TBB’nin hazırladığı rapor, finans ve bankacılık sektörünün sürdürülebilirliği benimseyen bir yaklaşımla hareket ederek, iklim değişikliği ile mücadele, düşük karbon ekonomisine geçiş ve sürdürülebilir bir gelecek için fırsatları değerlendirerek, tüm paydaşlarını bu konuda bilinçlendirmesi ve yönlendirmesi gerektiğini de vurguluyor.

Avrupa Yeşil Mutabakatı ve AB Taksonomisi gibi uluslararası gelişmeler, sürdürülebilir finansman tanımının standartlaşması yolunda önemli bir çerçeve çiziyor. Rapor, bu gelişmelerin bankacılık sektörünün dünya genelinde ve Türkiye’de evrilmesine yardımcı olduğunu belirtiyor.

Sürdürülebilir yaklaşımın daha da yaygınlaşması için yasal düzenlemeler gerekiyor

Raporda Türkiye’de faaliyet gösteren bankaların, yurtdışındaki uygulamalarla paralel olarak, sürdürülebilirlik olgusunu içselleştirmeye başladığı ifade ediliyor. Rapor kapsamında TBB üyesi bankalarla yapılan bir anket çalışması, sürdürülebilir finansman uygulamalarını benimseyen bankaların çoğunlukta olduğunu, bu uygulamalara sahip olan bankaların çoğunun da konuya hem çevresel hem sosyal perspektiften baktığını gösteriyor. İklim finansmanı ve yeşil dönüşüm başlıkları ise bankaların öncelikli başlıkları arasında yer alıyor.

Ankete göre Birlik üyesi bankaların yüzde 90’ı yeşil ve sosyal temalı finansman konuları da dahil olmak üzere sürdürülebilir finansman yaklaşımını yakından takip ediyor.

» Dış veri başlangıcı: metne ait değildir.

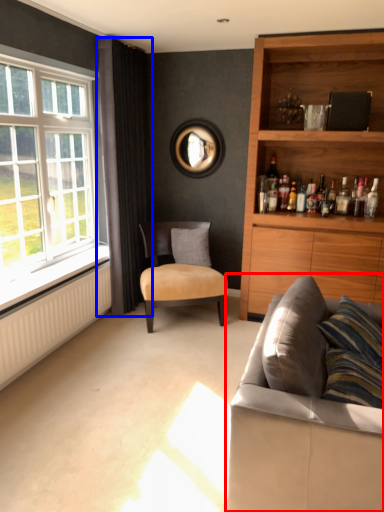
Question: Which object appears farthest to the camera in this image, studio couch (highlighted by a red box) or curtain (highlighted by a blue box)?

Choices:
 (A) studio couch
 (B) curtain

Answer: (B)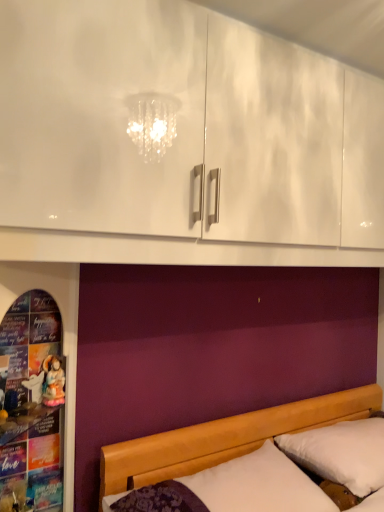
Question: Is white soft pillow at lower right at the left side of matte porcelain doll at left?

Choices:
 (A) yes
 (B) no

Answer: (B)

Question: From a real-world perspective, is white soft pillow at lower right physically below matte porcelain doll at left?

Choices:
 (A) no
 (B) yes

Answer: (B)

Question: Does white soft pillow at lower right have a lesser height compared to matte porcelain doll at left?

Choices:
 (A) no
 (B) yes

Answer: (A)

Question: Is there a large distance between white soft pillow at lower right and matte porcelain doll at left?

Choices:
 (A) yes
 (B) no

Answer: (A)

Question: From the image's perspective, is white soft pillow at lower right located above matte porcelain doll at left?

Choices:
 (A) yes
 (B) no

Bahsi geçen üye bankalar; sürdürülebilirlik bağlantılı sendikasyon işlemleri, sürdürülebilir tahvil ihraçları, KOBİ’lerde sürdürülebilir finansman alt yapısının geliştirilmesi, portföyün maruz kaldığı ve kalması muhtemel risklerin modeller geliştirilerek çevresel ve sosyal açıdan analiz edilmesi, sürdürülebilir tarımın desteklenmesi ve dijitalleşmenin yaygınlaştırılması ile ilgili konularda hâlihazırda hayata geçirdikleri uygulamaların bulunduğunu ifade ediyor.

Sürdürülebilir finansmana yönelik mevcut durumda uygulamaya sahip olan bankalar yeşil, sosyal ve sürdürülebilir finansman ile ilgili gelecek dönem hedefleri olduğunu belirtiyor. Söz konusu bankaların yaklaşık yüzde 90’ı sürdürülebilir finansman, yüzde 74’ü yeşil finansman ve yüzde 68’i sosyal finansman ile ilgili gelecek dönem hedeflerine sahip olduklarını ifade ediyor.

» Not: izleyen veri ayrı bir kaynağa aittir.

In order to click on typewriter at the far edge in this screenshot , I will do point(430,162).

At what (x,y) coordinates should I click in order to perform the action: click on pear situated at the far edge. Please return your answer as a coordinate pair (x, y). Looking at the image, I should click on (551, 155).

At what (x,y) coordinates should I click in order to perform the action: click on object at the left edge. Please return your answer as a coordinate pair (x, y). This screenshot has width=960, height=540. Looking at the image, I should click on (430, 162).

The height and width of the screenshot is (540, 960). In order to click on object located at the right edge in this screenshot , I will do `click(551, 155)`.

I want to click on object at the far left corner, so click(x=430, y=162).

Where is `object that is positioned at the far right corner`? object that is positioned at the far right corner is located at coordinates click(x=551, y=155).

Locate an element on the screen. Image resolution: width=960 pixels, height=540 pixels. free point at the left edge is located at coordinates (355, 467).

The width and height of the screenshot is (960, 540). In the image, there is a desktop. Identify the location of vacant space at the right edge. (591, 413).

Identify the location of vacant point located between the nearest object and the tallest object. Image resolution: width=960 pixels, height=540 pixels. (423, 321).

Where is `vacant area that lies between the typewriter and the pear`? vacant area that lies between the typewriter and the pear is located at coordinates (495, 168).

Ankete yanıt veren Birlik üyesi bankaların çoğu gelecekte yeşil, sosyal ve sürdürülebilir finansman ürünlerinin ve araçlarının çeşitlenmesi için sermaye piyasalarında vergi istisnaları, uzun vadeli yatırımların zorunlu kılınması, yatırımcı güveninin güçlendirilmesi gibi konulara yönelik yasal düzenlemelerin oluşturulmasının, uluslararası ihraçlarda ikinci taraf görüşü ve sürdürülebilir finansman çerçeve dokümanlarının hazırlanması konusunda Türkiye’de yetkili firmaların varlığının desteklenmesinin, uluslararası sermaye piyasalarındaki girişimlerin takip edilmesinin, sektör endekslerinin yanı sıra sürdürülebilirlik alanında özel tematik endekslerin oluşturulmasının, zorunlu teşviklerin artırılmasının, finansman kaynaklarının çeşitlendirilmesinin, bu konuya yönelik rehber dokümanların yayımlanmasının, her segmentte farkındalığın ve bilgi birikiminin artırılmasının, bir ulusal taksonominin yayımlanmasının, uygun ve doğru veri takibi ve analizi sistemlerinin geliştirilmesinin ve şeffaflık ilkesinin benimsenmesinin gerektiğini vurguluyor.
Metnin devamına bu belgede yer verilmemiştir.